### Activity
Reproduce the lines of the listing exactly, beginning at the top, until the line with "staining of unremarkable" has been reproduced too.

START Dataset records

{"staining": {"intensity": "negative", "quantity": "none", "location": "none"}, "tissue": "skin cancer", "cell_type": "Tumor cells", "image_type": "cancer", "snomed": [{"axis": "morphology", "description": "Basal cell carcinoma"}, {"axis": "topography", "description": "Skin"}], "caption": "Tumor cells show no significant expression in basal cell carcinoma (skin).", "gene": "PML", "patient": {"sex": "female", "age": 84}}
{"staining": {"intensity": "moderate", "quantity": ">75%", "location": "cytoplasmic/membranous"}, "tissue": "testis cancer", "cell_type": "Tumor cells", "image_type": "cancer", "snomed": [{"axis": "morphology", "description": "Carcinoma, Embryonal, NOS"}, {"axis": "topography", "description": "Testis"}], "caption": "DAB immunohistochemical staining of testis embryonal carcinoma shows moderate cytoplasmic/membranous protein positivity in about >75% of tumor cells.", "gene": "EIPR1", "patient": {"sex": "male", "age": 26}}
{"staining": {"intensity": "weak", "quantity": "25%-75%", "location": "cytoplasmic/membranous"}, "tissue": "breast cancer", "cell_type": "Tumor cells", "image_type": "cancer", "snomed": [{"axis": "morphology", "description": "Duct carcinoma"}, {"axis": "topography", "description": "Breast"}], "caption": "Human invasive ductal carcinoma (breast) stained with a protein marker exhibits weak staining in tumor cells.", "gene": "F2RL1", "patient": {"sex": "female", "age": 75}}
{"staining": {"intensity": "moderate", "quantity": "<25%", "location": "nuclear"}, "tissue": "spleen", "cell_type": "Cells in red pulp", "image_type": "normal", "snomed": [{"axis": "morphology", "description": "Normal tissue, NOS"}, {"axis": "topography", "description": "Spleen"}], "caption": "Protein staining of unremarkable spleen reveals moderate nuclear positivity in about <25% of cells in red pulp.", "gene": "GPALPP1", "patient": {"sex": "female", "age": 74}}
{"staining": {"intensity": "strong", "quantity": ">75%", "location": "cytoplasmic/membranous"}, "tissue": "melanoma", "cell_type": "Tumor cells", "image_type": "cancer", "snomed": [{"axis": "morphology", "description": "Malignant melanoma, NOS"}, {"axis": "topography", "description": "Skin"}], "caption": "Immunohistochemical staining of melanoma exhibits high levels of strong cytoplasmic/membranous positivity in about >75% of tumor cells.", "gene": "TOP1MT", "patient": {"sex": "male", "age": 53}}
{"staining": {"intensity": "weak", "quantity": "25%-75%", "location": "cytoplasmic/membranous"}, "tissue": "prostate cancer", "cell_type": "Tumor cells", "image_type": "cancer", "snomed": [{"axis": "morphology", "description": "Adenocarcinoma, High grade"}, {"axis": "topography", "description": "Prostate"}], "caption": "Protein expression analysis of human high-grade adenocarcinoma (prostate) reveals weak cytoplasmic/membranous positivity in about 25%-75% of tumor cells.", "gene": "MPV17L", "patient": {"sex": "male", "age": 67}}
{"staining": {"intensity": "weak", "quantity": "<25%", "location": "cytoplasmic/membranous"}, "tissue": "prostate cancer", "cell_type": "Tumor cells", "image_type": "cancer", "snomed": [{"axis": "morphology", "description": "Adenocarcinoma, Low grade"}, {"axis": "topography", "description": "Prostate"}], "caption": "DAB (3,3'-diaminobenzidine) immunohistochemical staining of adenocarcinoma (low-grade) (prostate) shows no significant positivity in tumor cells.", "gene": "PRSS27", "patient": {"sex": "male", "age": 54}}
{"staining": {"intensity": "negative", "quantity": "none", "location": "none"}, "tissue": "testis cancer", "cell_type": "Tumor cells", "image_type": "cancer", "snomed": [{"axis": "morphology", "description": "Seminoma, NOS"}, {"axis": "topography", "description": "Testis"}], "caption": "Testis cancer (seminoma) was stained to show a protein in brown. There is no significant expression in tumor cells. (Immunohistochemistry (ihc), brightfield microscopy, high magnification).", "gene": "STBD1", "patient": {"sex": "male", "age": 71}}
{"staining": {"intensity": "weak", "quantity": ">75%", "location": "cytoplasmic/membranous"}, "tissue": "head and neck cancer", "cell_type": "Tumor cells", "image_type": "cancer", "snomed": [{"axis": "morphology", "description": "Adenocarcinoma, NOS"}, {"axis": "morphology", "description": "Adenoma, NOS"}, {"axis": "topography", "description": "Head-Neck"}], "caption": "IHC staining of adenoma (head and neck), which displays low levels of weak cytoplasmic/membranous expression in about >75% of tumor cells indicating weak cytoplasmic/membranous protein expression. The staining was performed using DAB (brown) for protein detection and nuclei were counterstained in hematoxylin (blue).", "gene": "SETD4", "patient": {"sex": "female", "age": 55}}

END Dataset records

### Answer for this exercise
{"staining": {"intensity": "negative", "quantity": "none", "location": "none"}, "tissue": "skin cancer", "cell_type": "Tumor cells", "image_type": "cancer", "snomed": [{"axis": "morphology", "description": "Basal cell carcinoma"}, {"axis": "topography", "description": "Skin"}], "caption": "Tumor cells show no significant expression in basal cell carcinoma (skin).", "gene": "PML", "patient": {"sex": "female", "age": 84}}
{"staining": {"intensity": "moderate", "quantity": ">75%", "location": "cytoplasmic/membranous"}, "tissue": "testis cancer", "cell_type": "Tumor cells", "image_type": "cancer", "snomed": [{"axis": "morphology", "description": "Carcinoma, Embryonal, NOS"}, {"axis": "topography", "description": "Testis"}], "caption": "DAB immunohistochemical staining of testis embryonal carcinoma shows moderate cytoplasmic/membranous protein positivity in about >75% of tumor cells.", "gene": "EIPR1", "patient": {"sex": "male", "age": 26}}
{"staining": {"intensity": "weak", "quantity": "25%-75%", "location": "cytoplasmic/membranous"}, "tissue": "breast cancer", "cell_type": "Tumor cells", "image_type": "cancer", "snomed": [{"axis": "morphology", "description": "Duct carcinoma"}, {"axis": "topography", "description": "Breast"}], "caption": "Human invasive ductal carcinoma (breast) stained with a protein marker exhibits weak staining in tumor cells.", "gene": "F2RL1", "patient": {"sex": "female", "age": 75}}
{"staining": {"intensity": "moderate", "quantity": "<25%", "location": "nuclear"}, "tissue": "spleen", "cell_type": "Cells in red pulp", "image_type": "normal", "snomed": [{"axis": "morphology", "description": "Normal tissue, NOS"}, {"axis": "topography", "description": "Spleen"}], "caption": "Protein staining of unremarkable spleen reveals moderate nuclear positivity in about <25% of cells in red pulp.", "gene": "GPALPP1", "patient": {"sex": "female", "age": 74}}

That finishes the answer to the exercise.